The Road and Kris Bryant

Via BBTF, did the Cubs cost themselves home field advantage in the NL Wild Card game?

To be fair, it’s a small bite. In baseball, home-field advantage means the host wins roughly 54 percent of the time. The thing here is how obvious the counterfactual is to work out. The most basic illustrator is WAR—Wins Above Replacement, which offers an estimate of how many wins an individual player creates. We’ll use Fangraphs’ version of the stat: Bryant didn’t get called up until April 17, and in the eight games (plus one rainout) before his arrival Cubs third basemen combined for an offensive WAR of just under negative 0.3. (Four hits in 29 at bats will do that to you.) Over the next 154 games, Bryant played in 151 and produced 6.5 WAR. If we assume he would have hit at the same level in the games he missed (not a given, since his best months came in August and September), Bryant could have added just over 0.3 extra WAR.

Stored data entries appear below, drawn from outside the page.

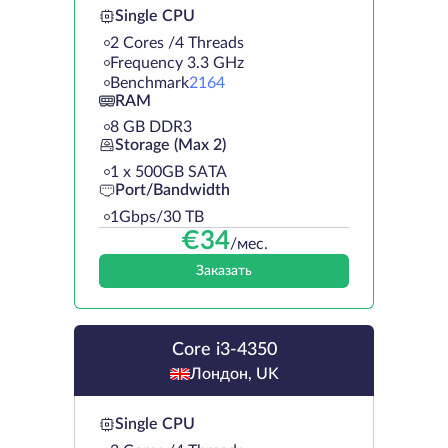
Single CPU
2 Cores /4 Threads
Frequency 3.3 GHz
Benchmark
2164
RAM
8 GB DDR3
Storage (Max 2)
1 х 500GB SATA
Port/Bandwidth
1Gbps/30 TB
€
34
/мес.
Заказать
Core i3-4350
Лондон, UK
Single CPU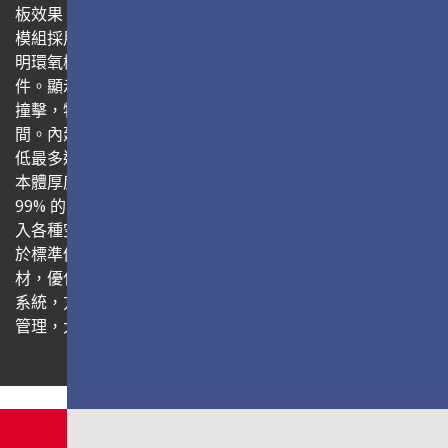
板效果。All-in-One 設計簡化了安裝流程與操作體驗；LED
模組採用 Glue-on-Board（GOB）表面封裝技術，利用透
明環氧樹脂封裝模組表面，有效強化耐用度並保護內部元
件。顯示器通過 IP54 與 IK06 認證，可有效防塵、防潮與抗
撞擊，特別適合安裝於大廳、購物中心、交通樞紐等公共空
間。內建節能系統，結合先進IC驅動，較傳統解決方案可降
低最多達40%功耗，進一步減少發熱並延長產品壽命。螢幕
本體厚度僅 34.4mm，整體安裝深度不到 10 公分，達成
99% 的螢幕占比，呈現極致俐落、現代感的外觀，完美融
入各種空間風格。控制盒採用 1U 機架式設計，可輕鬆安裝
於標準伺服器機櫃；電源盒隱藏於顯示器後方，減少外露線
材，優化整體安裝美感。此顯示器支援多種 Novastar 控制
系統，方便整合現有視訊基礎架構，並透過 LAN 網路集中
管理，大幅提升操作效率與控管便利性。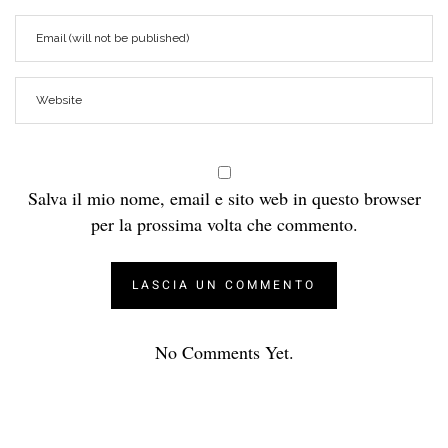
Salva il mio nome, email e sito web in questo browser
per la prossima volta che commento.
No Comments Yet.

Swap the cruddiness of Mike Olt for the excellence of Kris Bryant and you get six tenths of a win. This kind of direct conversion isn’t really how WAR works, but the size of the swing (especially in a mere eight games) shows how much Bryant’s presence would have helped the Cubs’ in their retroactive search for that extra win.

Another reason to change the rules so it’s not service time, but seasons in the majors that control arbitration and free agency.

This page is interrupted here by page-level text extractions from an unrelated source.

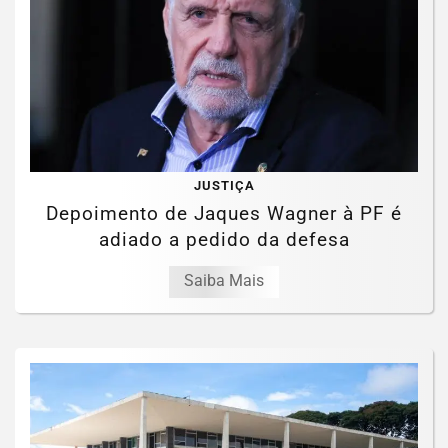
JUSTIÇA
Depoimento de Jaques Wagner à PF é
adiado a pedido da defesa
Saiba Mais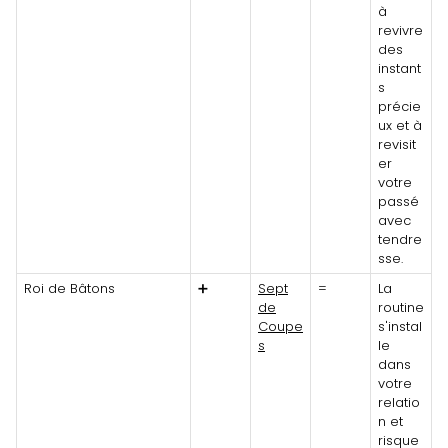
à
revivre
des
instant
s
précie
ux et à
revisit
er
votre
passé
avec
tendre
sse.
Roi de Bâtons
➕
Sept
=
La
de
routine
Coupe
s'instal
s
le
dans
votre
relatio
n et
risque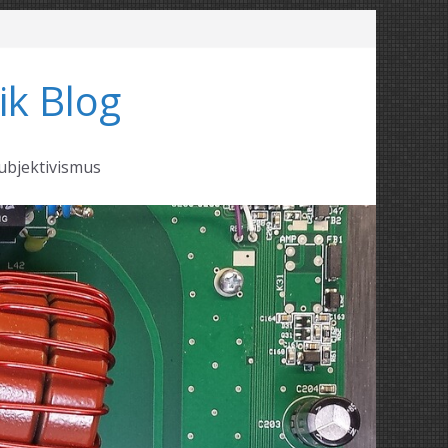
ik Blog
ubjektivismus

1 thought on “The Road and Kris Bryant

  1. dave

    I can’t believe you’re giving this silliness any credibility.

    The Cubs were 5-3 without Bryant. Bryant might have added .6 WAR. So Bryant would have helped the Cubs win less than one more game? Which means that the Cubs would have had the same record? Yes, we know, WAR isn’t a perfect stat to use here. But the idea that the Cubs would have done better than 5-3 in their first 8 games because Bryant is on the field simply isn’t supported by the numbers.

    So, how, exactly, did this screw the Cubs?

    Oh, and even if the Cubs COULD have won home field advantage if Bryant had been on the field for the first 8 games? I’d still take Arrieta on the road in Pittsburg and an extra year of Kris Bryant.